Dataset records:

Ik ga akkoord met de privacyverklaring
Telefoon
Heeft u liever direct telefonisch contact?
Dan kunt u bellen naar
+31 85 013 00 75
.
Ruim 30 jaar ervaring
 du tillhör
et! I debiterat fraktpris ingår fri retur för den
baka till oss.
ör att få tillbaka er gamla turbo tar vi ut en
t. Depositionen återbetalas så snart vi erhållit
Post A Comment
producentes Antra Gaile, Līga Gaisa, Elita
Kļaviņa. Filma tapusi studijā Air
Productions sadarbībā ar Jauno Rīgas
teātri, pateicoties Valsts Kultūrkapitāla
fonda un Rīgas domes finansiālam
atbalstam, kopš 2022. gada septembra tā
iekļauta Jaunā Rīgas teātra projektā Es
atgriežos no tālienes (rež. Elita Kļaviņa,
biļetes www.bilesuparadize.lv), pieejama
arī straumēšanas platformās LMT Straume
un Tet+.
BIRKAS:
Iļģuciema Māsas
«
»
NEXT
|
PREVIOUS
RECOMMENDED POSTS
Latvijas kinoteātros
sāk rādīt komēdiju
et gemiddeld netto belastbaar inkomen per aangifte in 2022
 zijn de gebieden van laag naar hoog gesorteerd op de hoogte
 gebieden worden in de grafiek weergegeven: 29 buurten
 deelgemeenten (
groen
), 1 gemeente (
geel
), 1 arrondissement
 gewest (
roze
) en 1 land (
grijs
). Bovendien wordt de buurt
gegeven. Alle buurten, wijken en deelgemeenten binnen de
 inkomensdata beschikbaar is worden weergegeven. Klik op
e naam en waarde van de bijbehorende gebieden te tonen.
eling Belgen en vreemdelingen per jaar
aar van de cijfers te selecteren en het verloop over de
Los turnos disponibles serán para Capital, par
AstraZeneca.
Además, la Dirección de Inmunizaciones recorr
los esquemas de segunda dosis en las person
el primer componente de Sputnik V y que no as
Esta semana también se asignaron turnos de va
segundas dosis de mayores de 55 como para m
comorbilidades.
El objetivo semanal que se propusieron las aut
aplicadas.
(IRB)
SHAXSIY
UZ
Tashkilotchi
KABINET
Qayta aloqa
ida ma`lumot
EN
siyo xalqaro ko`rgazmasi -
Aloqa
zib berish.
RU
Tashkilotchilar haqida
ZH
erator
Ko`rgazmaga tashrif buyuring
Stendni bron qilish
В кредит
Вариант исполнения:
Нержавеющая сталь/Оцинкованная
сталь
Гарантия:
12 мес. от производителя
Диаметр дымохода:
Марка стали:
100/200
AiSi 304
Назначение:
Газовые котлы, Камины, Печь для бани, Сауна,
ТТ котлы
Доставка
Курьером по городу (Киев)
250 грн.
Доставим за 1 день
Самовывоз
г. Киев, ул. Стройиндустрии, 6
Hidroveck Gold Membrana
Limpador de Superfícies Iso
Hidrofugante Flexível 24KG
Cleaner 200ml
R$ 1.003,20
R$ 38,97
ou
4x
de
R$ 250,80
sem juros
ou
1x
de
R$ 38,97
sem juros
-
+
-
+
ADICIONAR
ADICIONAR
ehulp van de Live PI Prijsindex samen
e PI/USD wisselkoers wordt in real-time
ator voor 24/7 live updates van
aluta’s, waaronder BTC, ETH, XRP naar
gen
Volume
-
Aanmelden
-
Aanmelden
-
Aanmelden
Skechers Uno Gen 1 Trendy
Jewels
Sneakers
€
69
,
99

* Instructions for the task:
Reproduce every line of the data above, character for character and in the same order.

* Written response:
Ik ga akkoord met de privacyverklaring
Telefoon
Heeft u liever direct telefonisch contact?
Dan kunt u bellen naar
+31 85 013 00 75
.
Ruim 30 jaar ervaring
 du tillhör
et! I debiterat fraktpris ingår fri retur för den
baka till oss.
ör att få tillbaka er gamla turbo tar vi ut en
t. Depositionen återbetalas så snart vi erhållit
Post A Comment
producentes Antra Gaile, Līga Gaisa, Elita
Kļaviņa. Filma tapusi studijā Air
Productions sadarbībā ar Jauno Rīgas
teātri, pateicoties Valsts Kultūrkapitāla
fonda un Rīgas domes finansiālam
atbalstam, kopš 2022. gada septembra tā
iekļauta Jaunā Rīgas teātra projektā Es
atgriežos no tālienes (rež. Elita Kļaviņa,
biļetes www.bilesuparadize.lv), pieejama
arī straumēšanas platformās LMT Straume
un Tet+.
BIRKAS:
Iļģuciema Māsas
«
»
NEXT
|
PREVIOUS
RECOMMENDED POSTS
Latvijas kinoteātros
sāk rādīt komēdiju
et gemiddeld netto belastbaar inkomen per aangifte in 2022
 zijn de gebieden van laag naar hoog gesorteerd op de hoogte
 gebieden worden in de grafiek weergegeven: 29 buurten
 deelgemeenten (
groen
), 1 gemeente (
geel
), 1 arrondissement
 gewest (
roze
) en 1 land (
grijs
). Bovendien wordt de buurt
gegeven. Alle buurten, wijken en deelgemeenten binnen de
 inkomensdata beschikbaar is worden weergegeven. Klik op
e naam en waarde van de bijbehorende gebieden te tonen.
eling Belgen en vreemdelingen per jaar
aar van de cijfers te selecteren en het verloop over de
Los turnos disponibles serán para Capital, par
AstraZeneca.
Además, la Dirección de Inmunizaciones recorr
los esquemas de segunda dosis en las person
el primer componente de Sputnik V y que no as
Esta semana también se asignaron turnos de va
segundas dosis de mayores de 55 como para m
comorbilidades.
El objetivo semanal que se propusieron las aut
aplicadas.
(IRB)
SHAXSIY
UZ
Tashkilotchi
KABINET
Qayta aloqa
ida ma`lumot
EN
siyo xalqaro ko`rgazmasi -
Aloqa
zib berish.
RU
Tashkilotchilar haqida
ZH
erator
Ko`rgazmaga tashrif buyuring
Stendni bron qilish
В кредит
Вариант исполнения:
Нержавеющая сталь/Оцинкованная
сталь
Гарантия:
12 мес. от производителя
Диаметр дымохода:
Марка стали:
100/200
AiSi 304
Назначение:
Газовые котлы, Камины, Печь для бани, Сауна,
ТТ котлы
Доставка
Курьером по городу (Киев)
250 грн.
Доставим за 1 день
Самовывоз
г. Киев, ул. Стройиндустрии, 6
Hidroveck Gold Membrana
Limpador de Superfícies Iso
Hidrofugante Flexível 24KG
Cleaner 200ml
R$ 1.003,20
R$ 38,97
ou
4x
de
R$ 250,80
sem juros
ou
1x
de
R$ 38,97
sem juros
-
+
-
+
ADICIONAR
ADICIONAR
ehulp van de Live PI Prijsindex samen
e PI/USD wisselkoers wordt in real-time
ator voor 24/7 live updates van
aluta’s, waaronder BTC, ETH, XRP naar
gen
Volume
-
Aanmelden
-
Aanmelden
-
Aanmelden
Skechers Uno Gen 1 Trendy
Jewels
Sneakers
€
69
,
99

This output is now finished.